The district has said it followed its threat assessment process and involved the Lower Merion Police Department. But parents have expressed frustration that the district hasn’t communicated the specifics of the texts and didn’t give reasons to support the conclusion that the students weren’t a danger to the school community.

The district has said it is prevented from sharing further information due to the federal Family Educational Rights and Privacy Act.

Speaking on behalf of “many concerned parents,” Bala Cynywd parent Shapley Gregg read a list of requests to the school board, including moving a counselor from a different school to support Bala Cynwyd students, conducting small group workshops with students, hiring a security firm to conduct a risk and vulnerability assessment of the middle school, installing new security cameras, and revising the code of conduct “with clear examples and consequences for specific actions.”

Gregg noted that an FBI study of pre-attack behaviors of active shooters in the United States between 2000 and 2013 found that 88% of shooters younger than 17 leaked an intent to commit violence. She mentioned the 2021 shooting in Oxford, Mich., where a teacher saw the shooter write “the thoughts won’t stop, help me” and “blood everywhere.”

She also said that while the district’s acting superintendent had described school shootings as rare in a meeting with Bala Cynwyd parents last week, incidents had spiked in the 2021-22 school year.

“We are asking you to please listen to and believe children, your students, who recently expressed in text messages that they think about school shootings every day and wish the most people died, and then made a list of those people whom they hoped would be shot,” Gregg said. “This could be a warning sign.”

Other parents said they were disheartened that they had to push for information, and said they felt the district was more concerned with protecting the students who sent the texts than the others at the school.

The acting superintendent, Megan Shafer, acknowledged the parental unrest at the start of the meeting.

“I know that what I have been saying hasn’t been tremendously comforting for everyone,” Shafer said. “I think about it constantly.” She said the district — which earlier this year faced criticism over its handling of racist emails sent to Harriton High School students — heard the complaints about lack of transparency.

“Public education is so critical right now, that it scares me to think that we can’t do this better together,” Shafer said. She told parents that “I desperately want to work with you,” and said at the end of the meeting that she would be responding to the Bala Cynwyd parents’ requests.

In addition to communication, Shafer said, the district is grappling with its role managing students’ constant access to technology.

“We have not coached them properly — as a community, as parents,” Shafer said. But “we have to do it better as a school system because that’s what everyone expects us to do — fairly or unfairly.”

Parent Rebecca Rosenberger Smolen cautioned against taking an excessively punitive stance toward the children who sent the text messages — describing how her son had once “made self-defensive threats” on social media that were “taken completely out of context,” creating misplaced fear.

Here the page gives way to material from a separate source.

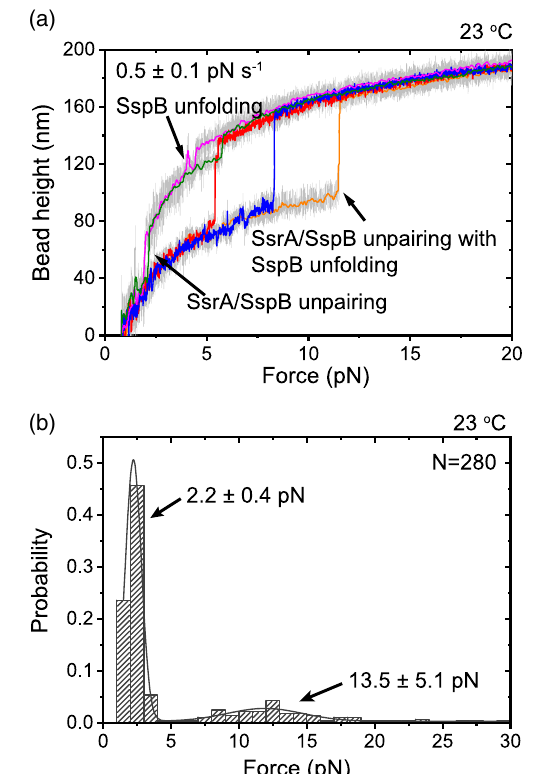
FIG. 2. Mechanical stability of the SsrA/SspB complex. (a) Five representative force-extension curves of the SsrA-SspB construct obtained at a force-loading rate of 0 . 5 (cid:1) 0 . 1 pN s − 1 under ambient light conditions. The color lines show a 20-FFT smooth of the raw data (gray). (b) Normalized histograms of the SsrA/ SspB complex unpairing forces at a force-loading rate of 0 . 5 (cid:1) 0 . 1 pN s − 1 . N indicates the number of data points obtained. The dark gray curve is a double Gaussian fitting SsrA/SspB complex, which are unpaired at 2 . 2 (cid:1) 0 . 4 ð 0 . 03 Þ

She urged parents “to more carefully take stock of how they would feel if other parents would take that stance with regard to their child, based on nothing more than presumptions ... from a very cursory understanding of the relevant facts.”

Smolen said she understood the desire for parents to receive more information and suggested administrators work with the families involved to provide a joint statement.

Erdlen, the lawyer who read the parents’ statement, said that allowing the students to return to school reflected a “general indifference” to their child’s well-being.

“It is unfair and absurd that our child is the one being punished by having to continue to go to school with the kids who threatened him and put his name on a kill list,” he said, speaking for the parents.